Exercise prompt
Copy all lines below containing "root".

********************

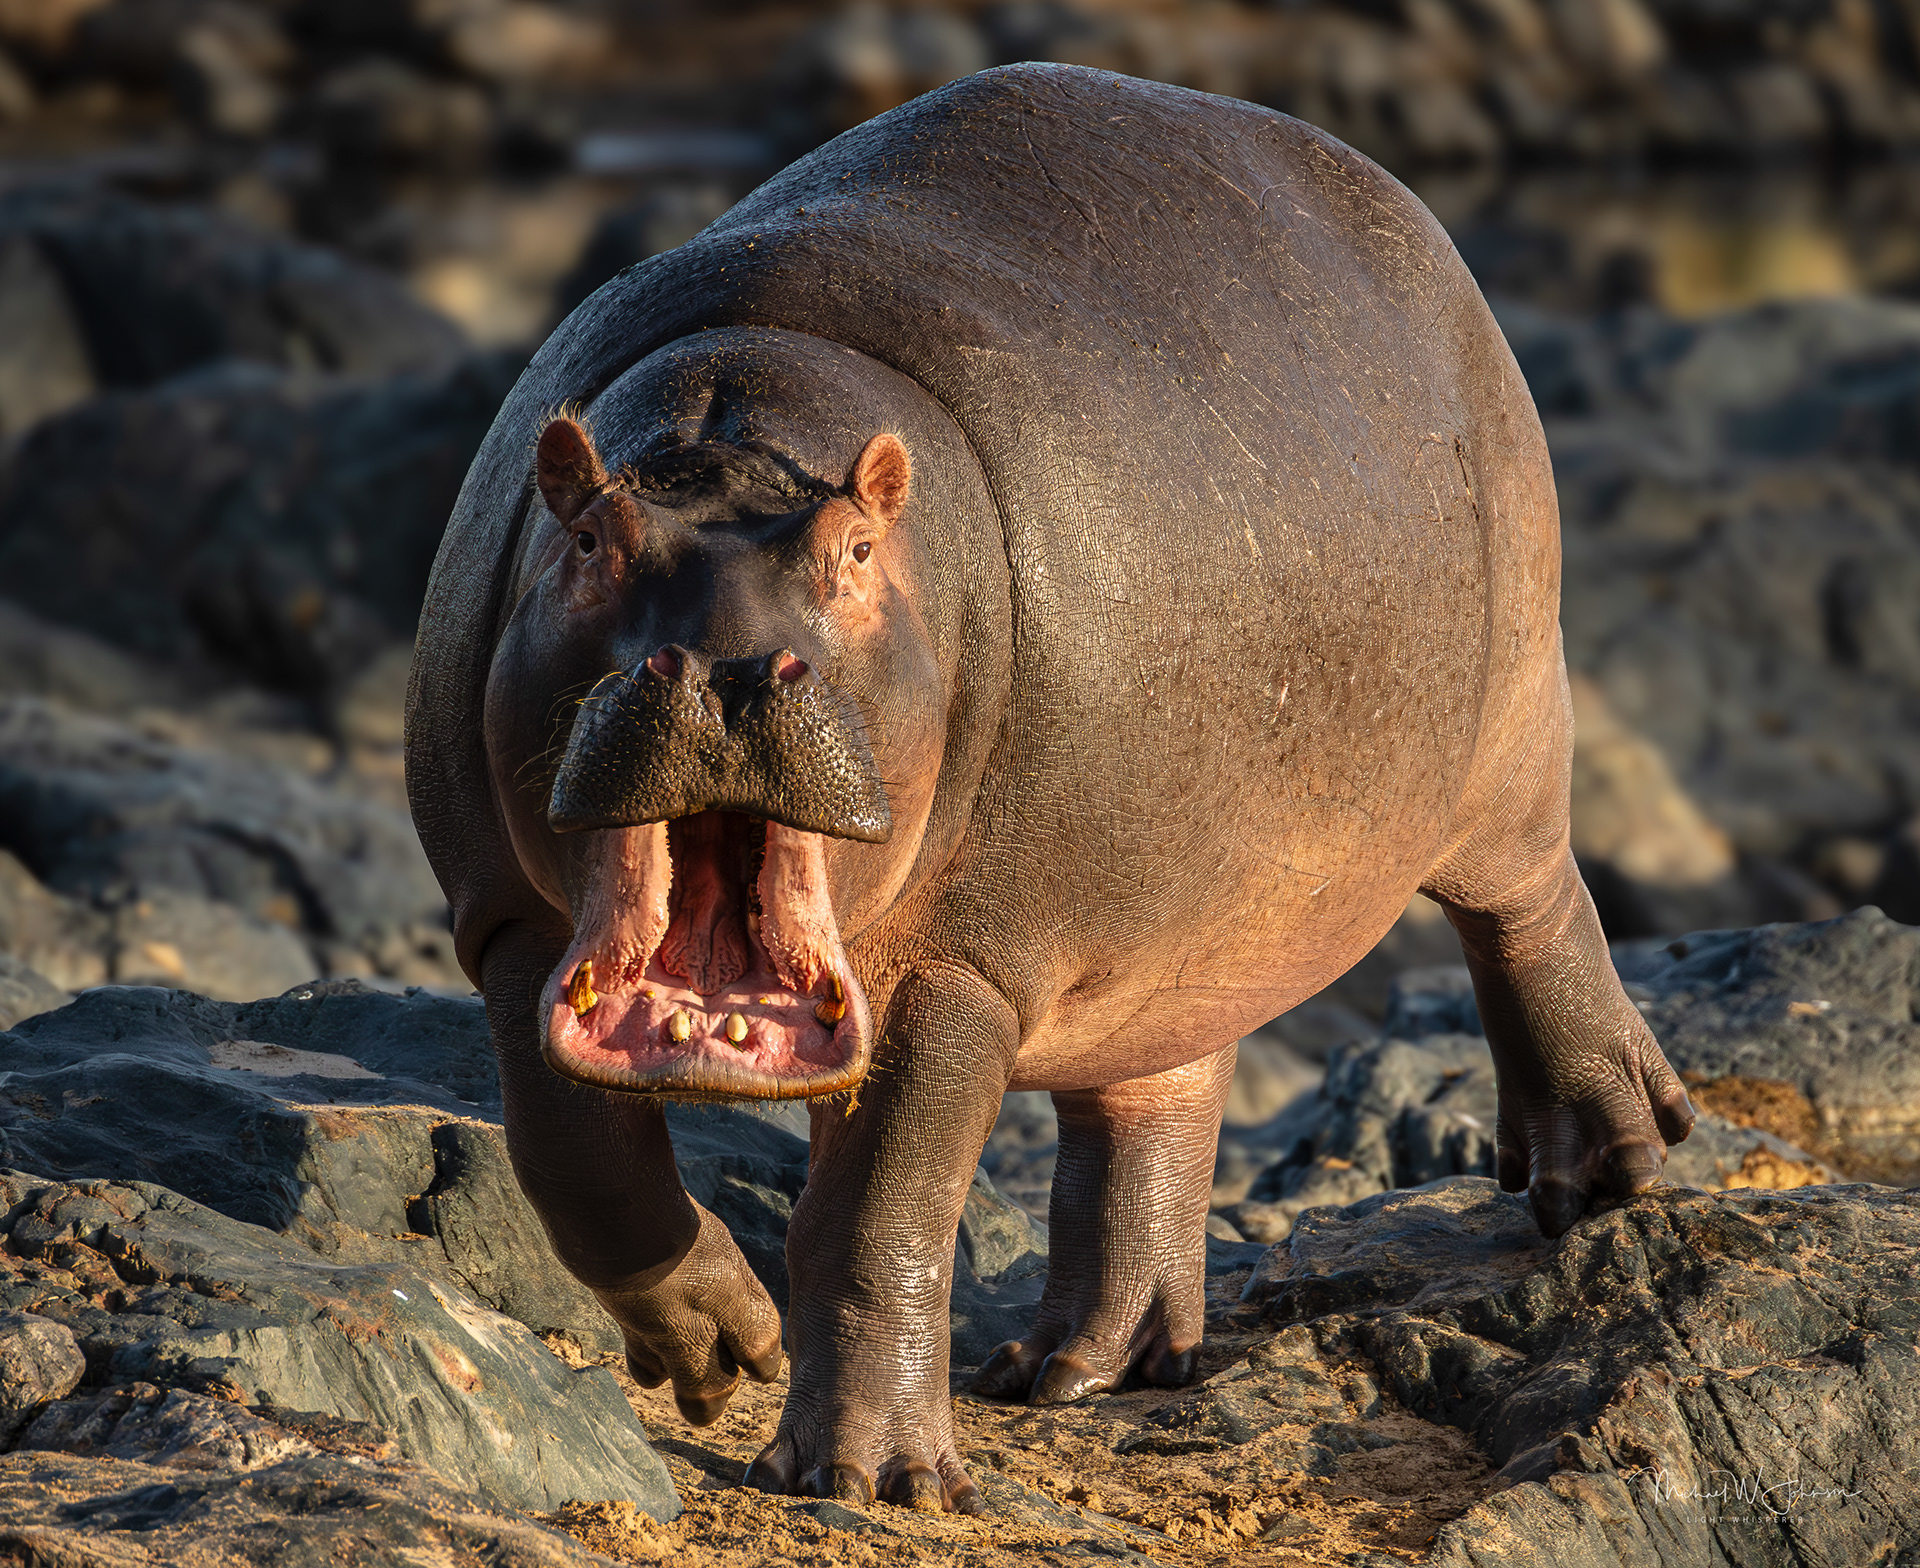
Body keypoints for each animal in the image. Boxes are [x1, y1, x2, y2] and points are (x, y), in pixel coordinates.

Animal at [405, 63, 1695, 1513]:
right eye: (585, 537)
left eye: (857, 549)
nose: (729, 667)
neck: (739, 424)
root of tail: (1402, 212)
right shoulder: (510, 925)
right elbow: (578, 1170)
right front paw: (721, 1354)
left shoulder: (967, 963)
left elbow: (878, 1220)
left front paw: (871, 1478)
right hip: (1178, 911)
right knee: (1151, 1104)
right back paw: (1082, 1369)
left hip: (1513, 717)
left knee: (1531, 907)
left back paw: (1609, 1166)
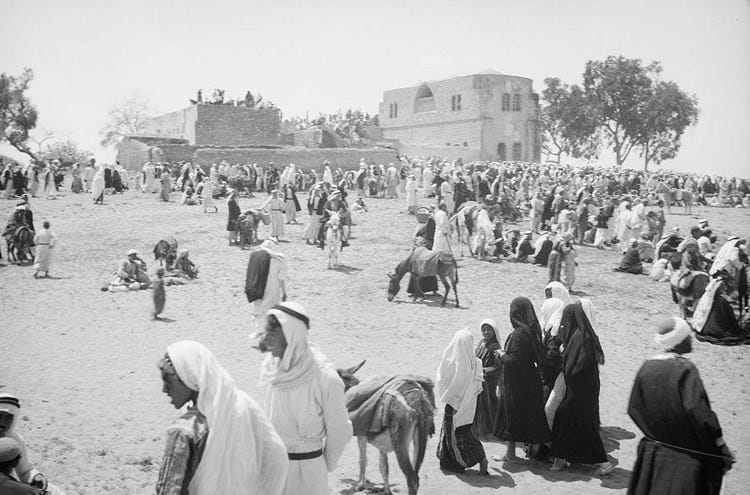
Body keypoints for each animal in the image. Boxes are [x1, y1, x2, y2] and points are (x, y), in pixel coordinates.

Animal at [337, 361, 435, 495]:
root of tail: (418, 403)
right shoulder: (381, 443)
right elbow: (384, 466)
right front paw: (387, 490)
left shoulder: (361, 435)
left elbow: (363, 460)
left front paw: (360, 485)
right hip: (421, 439)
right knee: (416, 475)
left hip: (400, 444)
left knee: (411, 479)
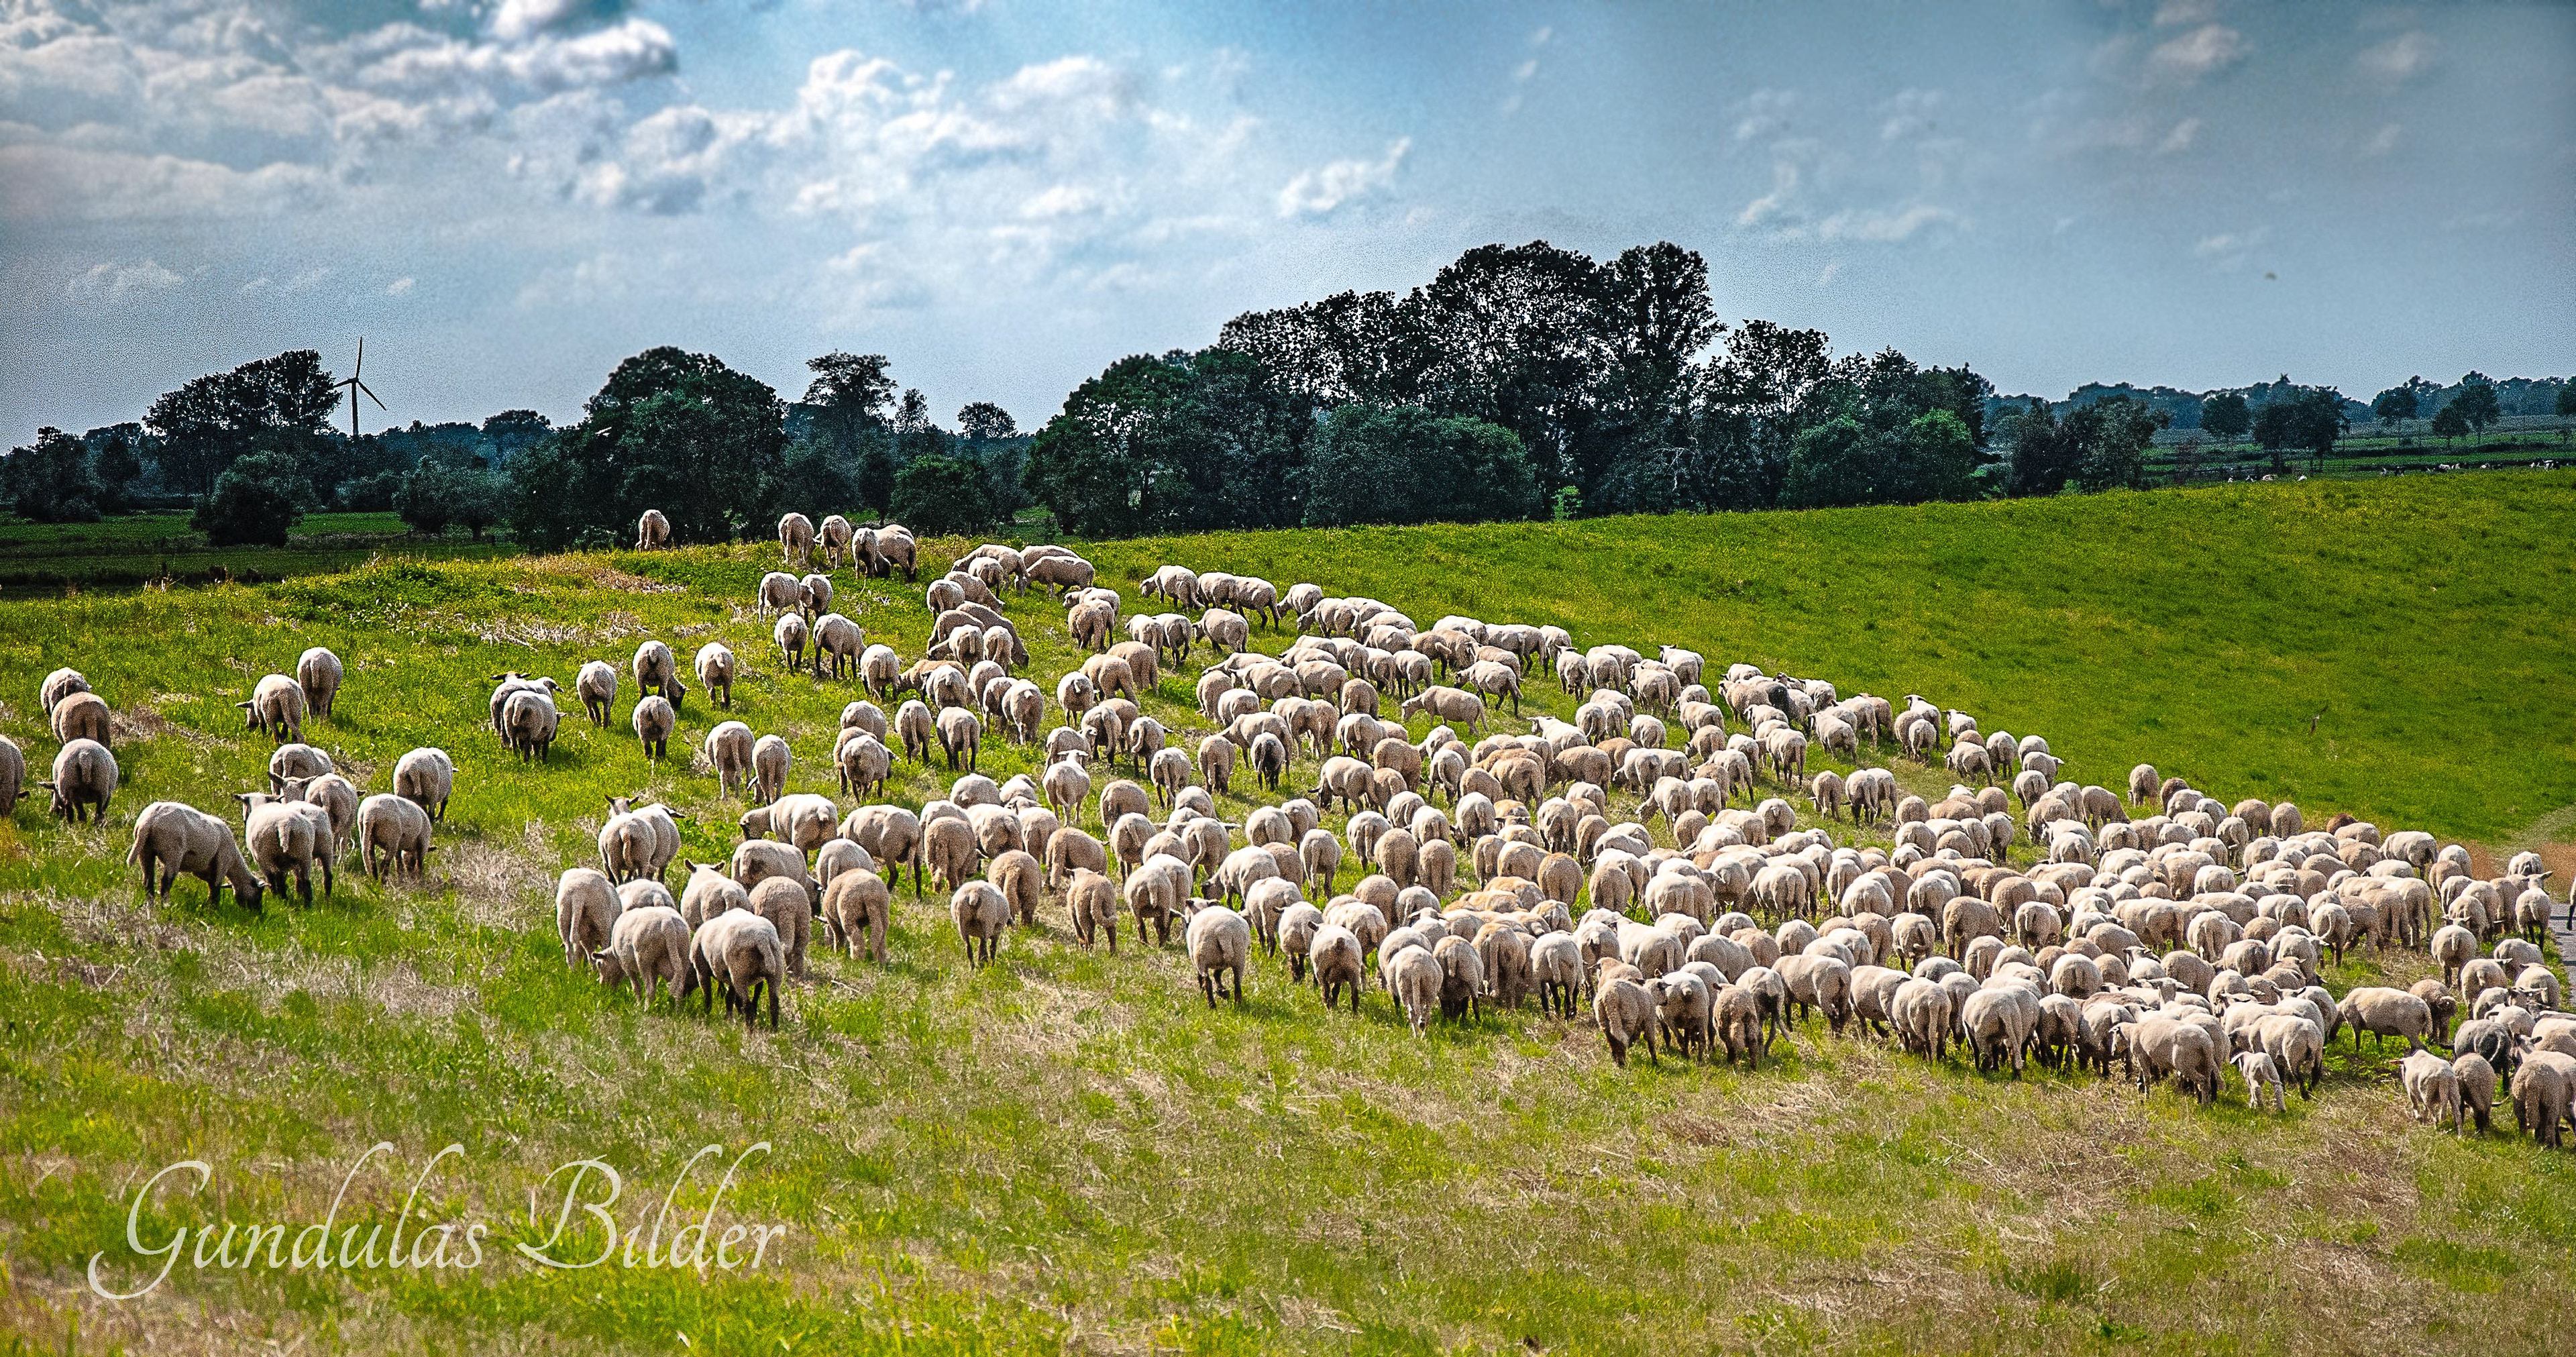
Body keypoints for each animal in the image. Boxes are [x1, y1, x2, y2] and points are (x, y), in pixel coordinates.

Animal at [127, 801, 264, 911]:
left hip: (145, 849)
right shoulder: (223, 862)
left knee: (148, 881)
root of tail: (149, 820)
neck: (234, 862)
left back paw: (150, 906)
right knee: (166, 882)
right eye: (259, 894)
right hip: (173, 852)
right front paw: (214, 910)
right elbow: (216, 889)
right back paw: (166, 906)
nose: (258, 913)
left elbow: (212, 886)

********************

Task answer
root of tail: (1402, 212)
root of tail: (418, 403)
root of tail: (149, 820)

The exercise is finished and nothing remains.